Como la luz de la aurora es un reflejo de la luz del Sol, así la gracia en María es reflejo de la Gracia de Cristo, que de Él proviene y que Lo precede. Como comenta profundamente San Andrés de Creta, en la fiesta del nacimiento de María comienza a desplegarse para nosotros el misterio de la Encarnación del Verbo de Dios y en Él nos son dados todos los bienes. “Éste es el compendio de todos los beneficios que Cristo nos ha hecho; ésta es la revelación del designio amoroso de Dios: su anonadamiento, su encarnación y la consiguiente divinización del hombre. Convenía, pues, que esta fulgurante y sorprendente venida de Dios a los hombres fuera precedida de algún hecho que nos preparara a recibir con gozo el gran don de la salvación. Y éste es el significado de la fiesta que hoy celebramos, ya que el nacimiento de la Madre de Dios es el exordio de todo este cúmulo de bienes, exordio que hallará su término y complemento en la unión del Verbo con la carne que le estaba destinada. El día de hoy nació la Virgen; es luego amamantada y se va desarrollando; y es preparada para ser la Madre de Dios, rey de todos los siglos” (De la 2ª lectura del Oficio del 8 de septiembre, de San Andrés de Creta, Obispo).

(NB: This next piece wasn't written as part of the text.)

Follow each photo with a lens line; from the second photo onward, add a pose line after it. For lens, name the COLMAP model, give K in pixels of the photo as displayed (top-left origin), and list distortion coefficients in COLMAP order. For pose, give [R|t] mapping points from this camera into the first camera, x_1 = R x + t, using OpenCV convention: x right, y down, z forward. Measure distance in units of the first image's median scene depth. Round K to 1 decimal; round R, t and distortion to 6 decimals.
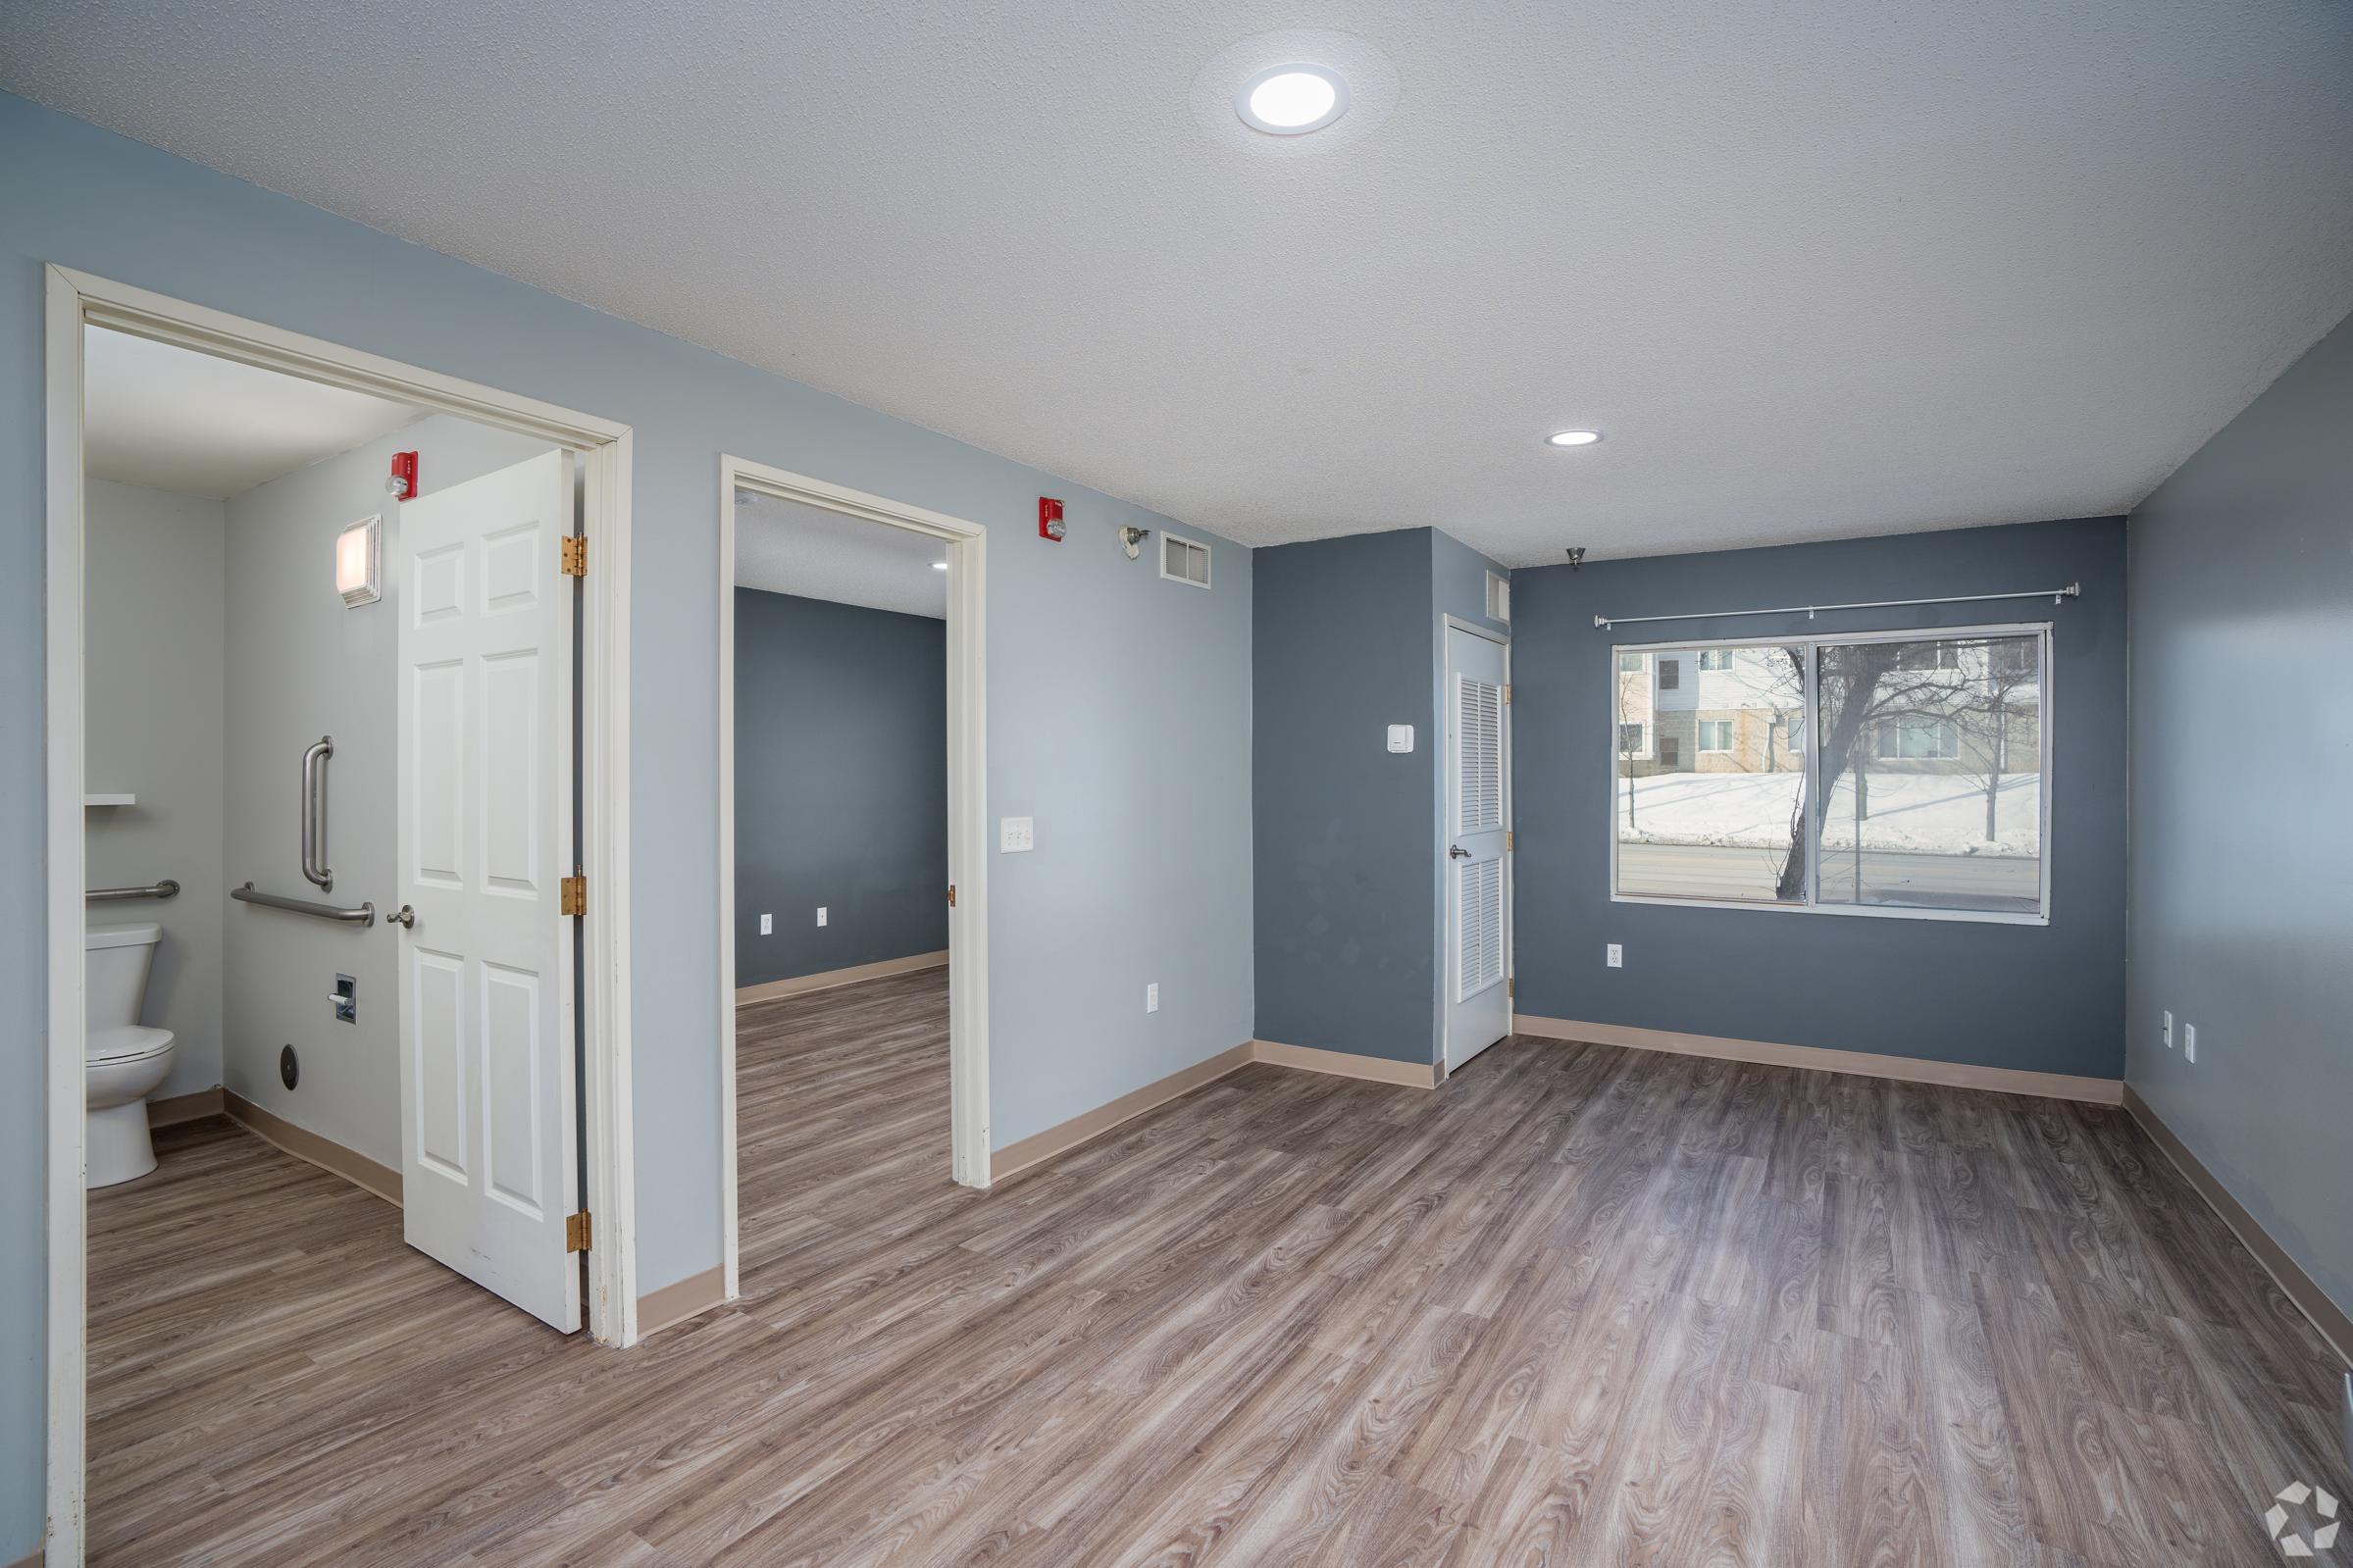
lens RADIAL K [[1075.6, 0, 1176.5], [0, 1075.6, 784.0], [0, 0, 1]] dist [-0.040799, 0.000889]
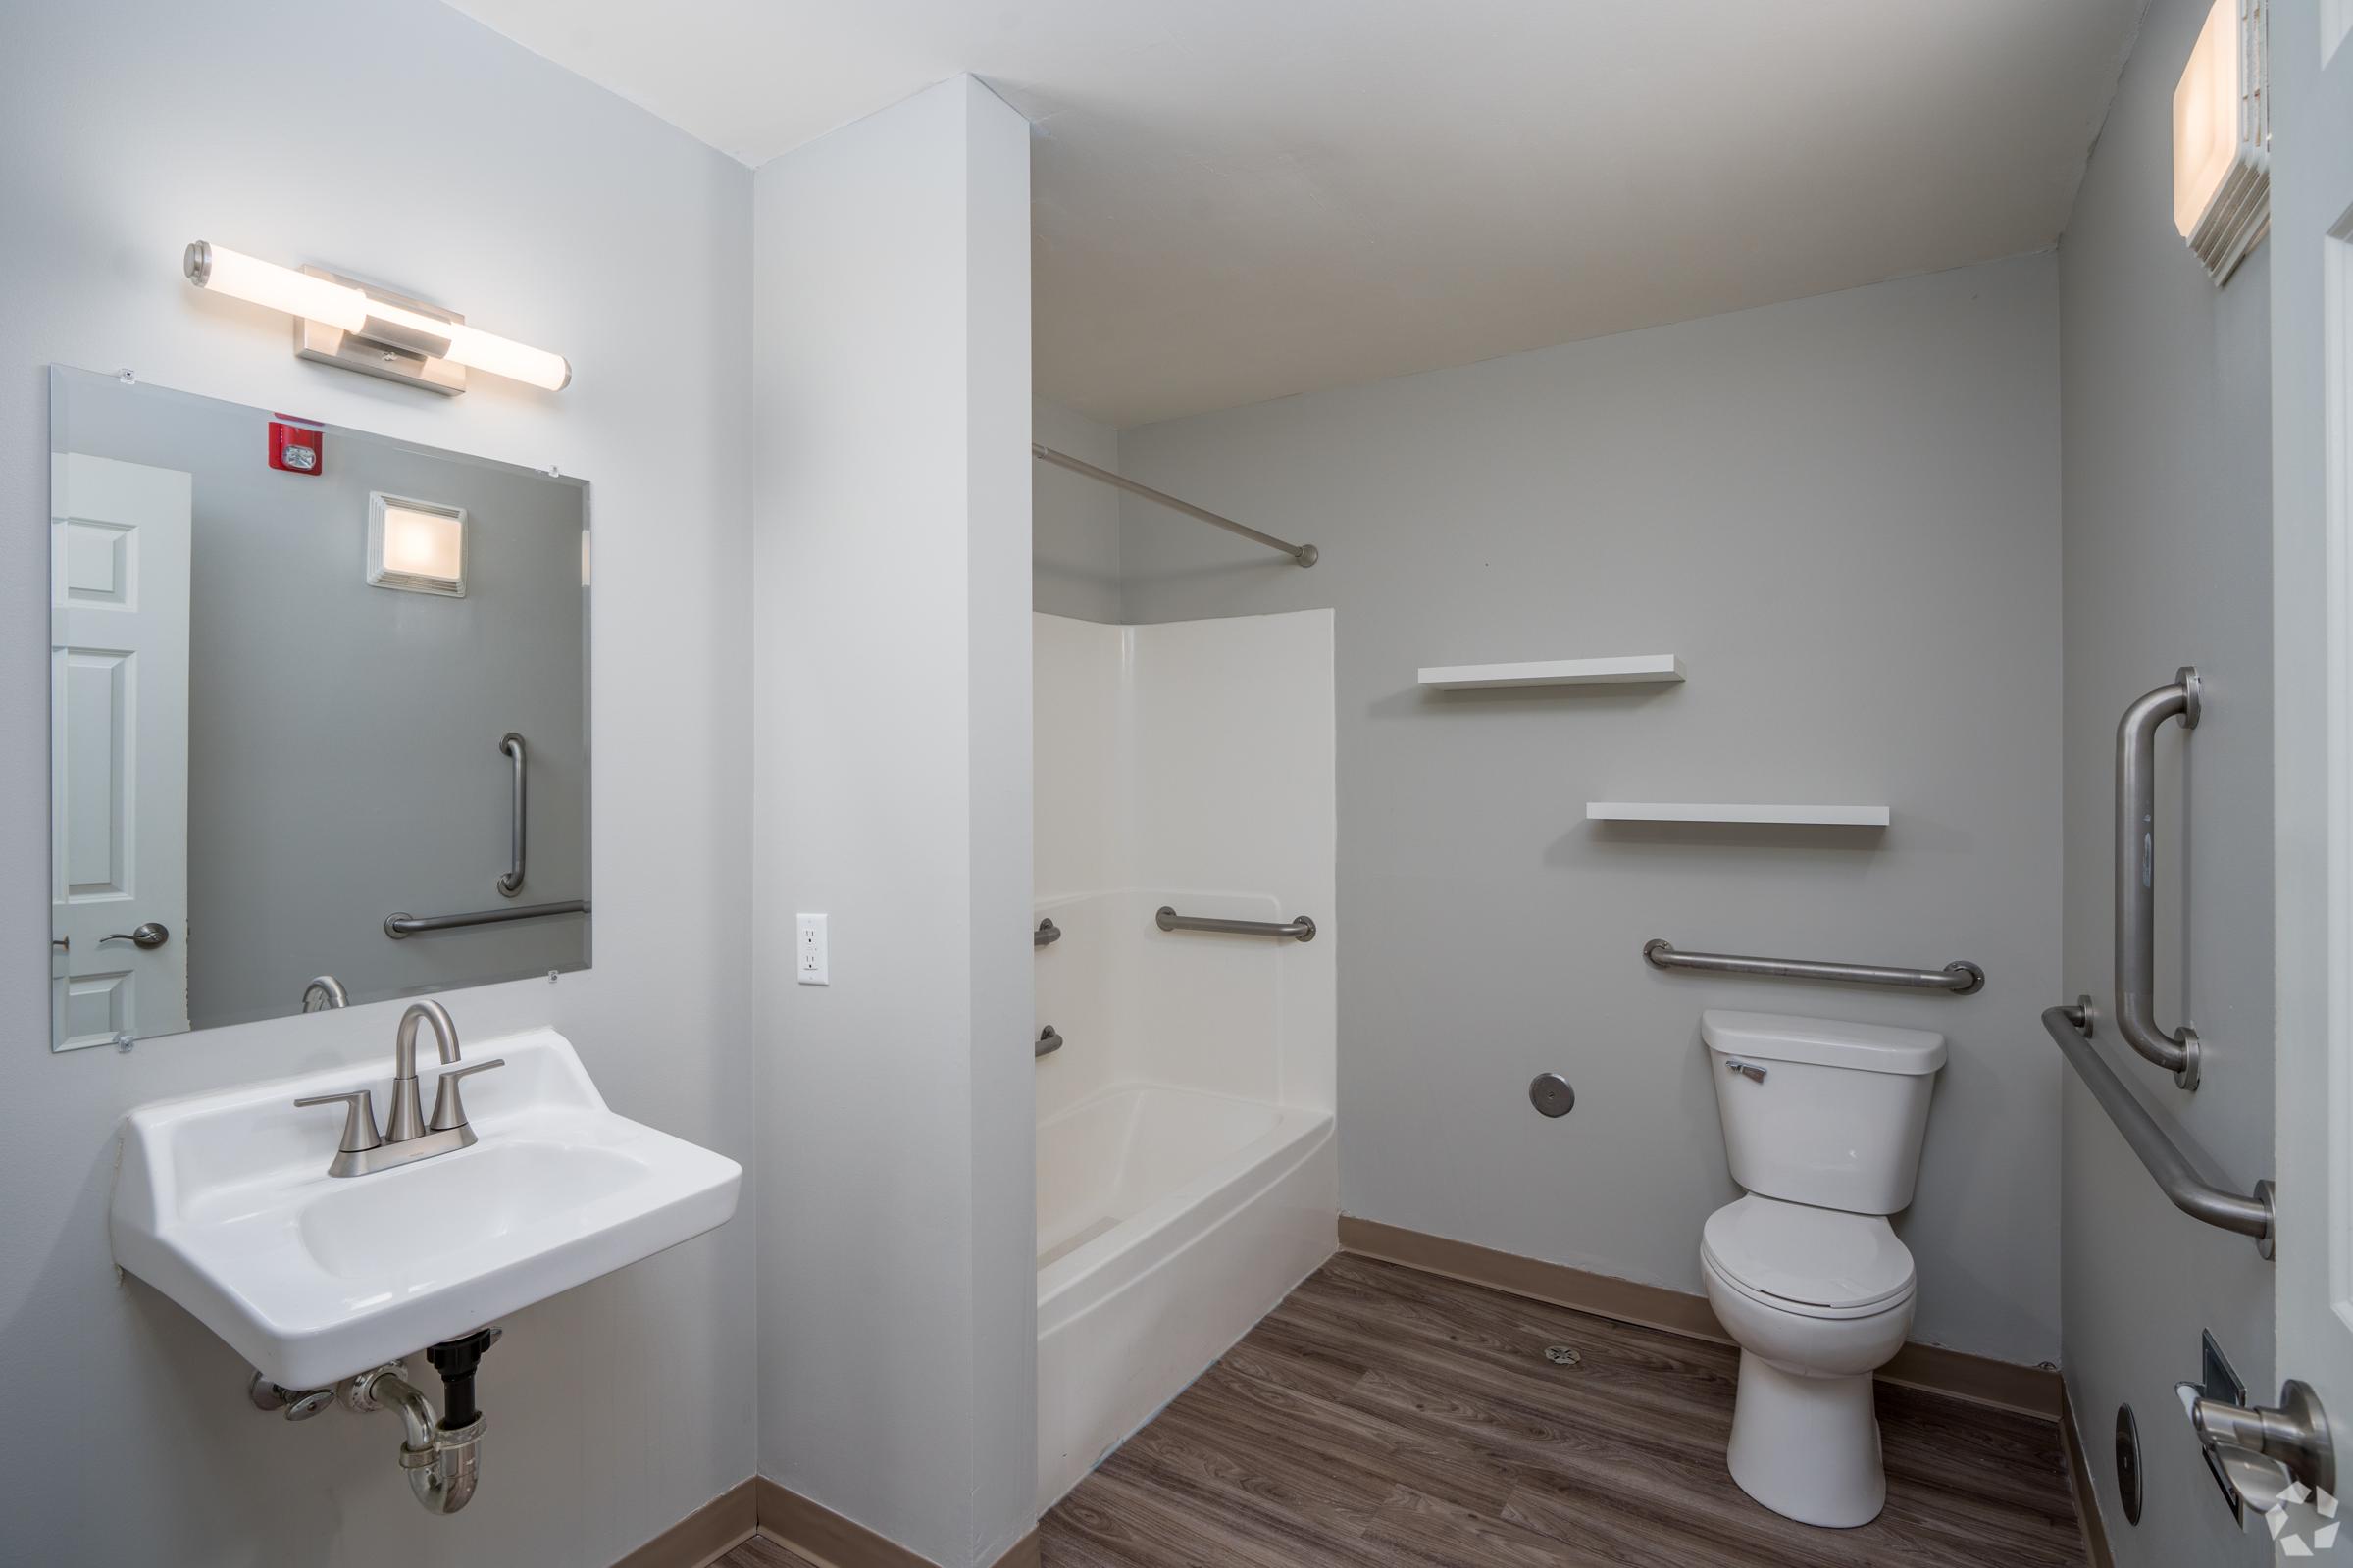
lens RADIAL K [[1112.1, 0, 1176.5], [0, 1112.1, 784.0], [0, 0, 1]] dist [0.002390, 0.000505]
pose [[0.002800, 0.000136, -0.999996, -0.382588], [0.004591, 0.999989, 0.000149, -0.005829], [0.999986, -0.004591, 0.002800, 0.585858]]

El corazón del creyente no puede sino abrirse a la alabanza de la excelsa grandeza de María y dirigirle palabras llenas de amor y veneración:
“Ave, oh Madre del Astro perenne,
Ave, aurora del místico día,
Ave, las fraguas de errores Tú apagas,
Ave, conduces con tu brillo a Dios.
Ave, al odioso tirano arrojaste del trono,
Ave, Tú a Cristo nos das, clemente Señor,
Ave, rescate Tú eres de ritos nefandos,
Ave, Tú eres quien salvas del cieno opresor.
Ave, Tú el culto del fuego destruyes,
Ave, Tú extingues la llama del vicio,
Ave, Tú enseñas la ciencia al creyente,
Ave, Tú gozo de todas las gentes.
¡Ave, Virgen y Esposa!” (Del himno litúrgico “Akathistos”, del siglo V).